IP-3-2007 (Revised April 2012)
Author: Krista Kafer
School choice predates American nationhood. Until the mid-19th century, families chose from among a variety of autonomous schools and home schooling. Tax-funded public schools gradually displaced tuition-charging independent schools, considerably raising the price of choice. To exercise choice, a family needed to buy a home in a neighborhood with a good school, or to pay independent school tuition in addition to taxation, which supported public schools. For more than a century, few opportunities existed for middle- and low-income families.
After a slow start at the beginning of the 20th century, new options have become available in recent years. The U.S. Supreme Court held in the landmark Pierce v. Society of Sisters (1925) decision that a “child is not the mere creature of the state; those who nurture him and direct his destiny have the right, coupled with the high duty, to recognize and prepare him for additional obligations.” In other words, families have a right to guide their children’s education – the core value of school choice.

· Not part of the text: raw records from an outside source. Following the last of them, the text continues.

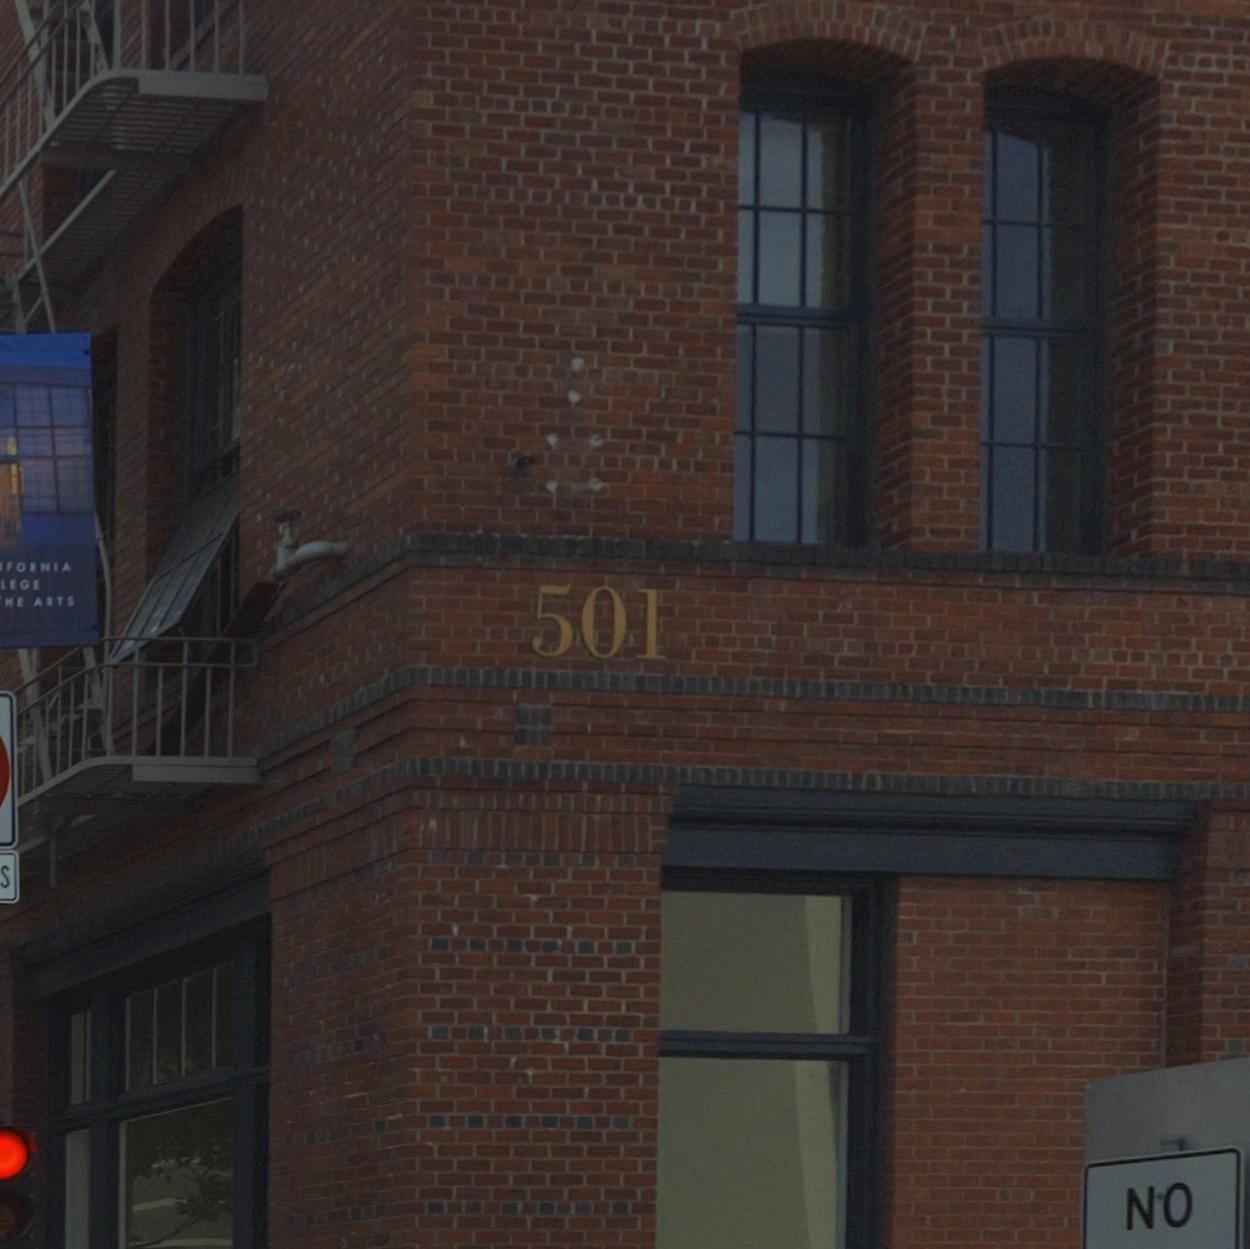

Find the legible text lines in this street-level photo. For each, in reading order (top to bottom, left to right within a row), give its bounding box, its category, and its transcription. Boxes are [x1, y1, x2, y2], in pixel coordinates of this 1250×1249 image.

[4, 560, 74, 572] None: FORNIA
[0, 578, 40, 590] None: LEGE
[3, 595, 76, 607] None: HE ARTS
[529, 580, 671, 663] StreetNumber: 501
[0, 865, 10, 889] None: S
[1124, 1179, 1199, 1232] None: NO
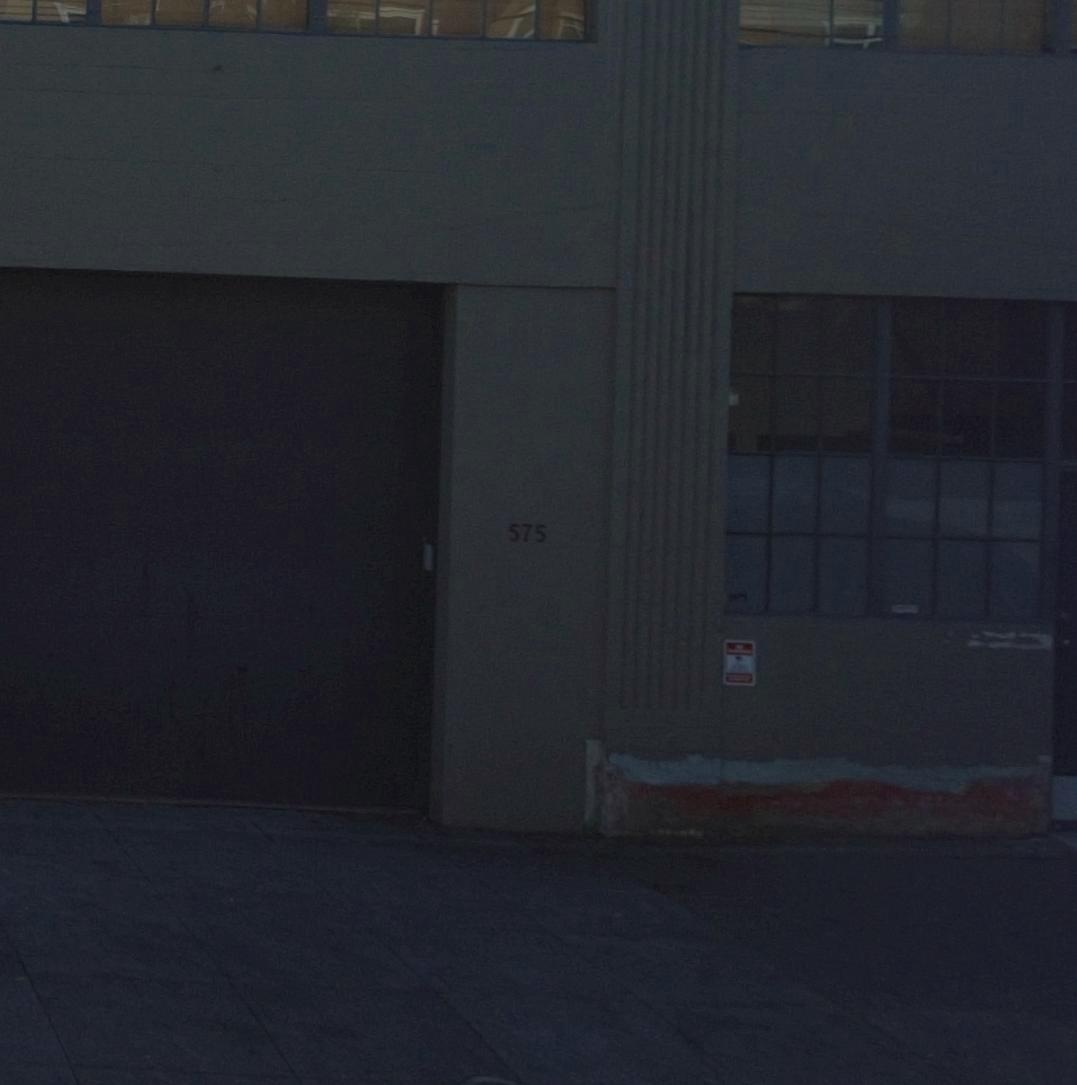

Thirty years later, renowned economist Milton Friedman debuted the concept of an education ‘voucher’ as a means of providing choice to families.
Public school choice grew in the late sixties when the first magnet school opened its doors. About the same time there were setbacks for school choice. In 1971 the U.S. Supreme Court set a new legal precedent for determining the constitutionality of state aid to faith-based institutions called the Lemon Test. Two years later, the Court over-turned several New York independent school aid programs, including tax and tuition reimbursements.
The following decade began with the momentous Mueller v. Allen decision, which upheld the Minnesota education tax deduction as meeting the three-part Lemon Test. The decade also saw the first inter-district school choice law, the first dual-enrollment program, the first tax credit for education expenses, and the legalization of homeschooling in most states.
During the 1990s, states across the country enacted public charter school laws, tax credits, and voucher programs. Most were upheld in state and federal court. In Zelman v. Simmons-Harris (2002), the U.S. Supreme Court declared vouchers constitutional. The following year, Colorado enacted a scholarship program for low-income students. The state supreme court, however, overturned the program in a 4-3 decision.
As of April 2012, 10 states and the District of Columbia have publicly-funded scholarship programs. Parents in six states can take tax deductions or credits for independent school tuition. In eight states, individuals or corporations can receive a tax credit when they give to scholarship organizations. One state (AZ) offers scholarship savings accounts. An enterprising district in the state of Colorado (Douglas County Schools) created a pilot voucher program in 2011. If it survives its legal challenge, it will be the first district school choice program of its kind. Forty states and the District of Columbia have public charter school laws. Some states have inter-district and intra-district public school choice laws, magnet schools, or post-secondary options. Home schooling is legal in all 50 states.
Research on these programs shows parental choice in education benefits the individual, the community, and the school system. Students reap academic benefits while choice acts as an incentive for system-wide improvement. The chronology of choice is the struggle to give every child the chance to attend a good school.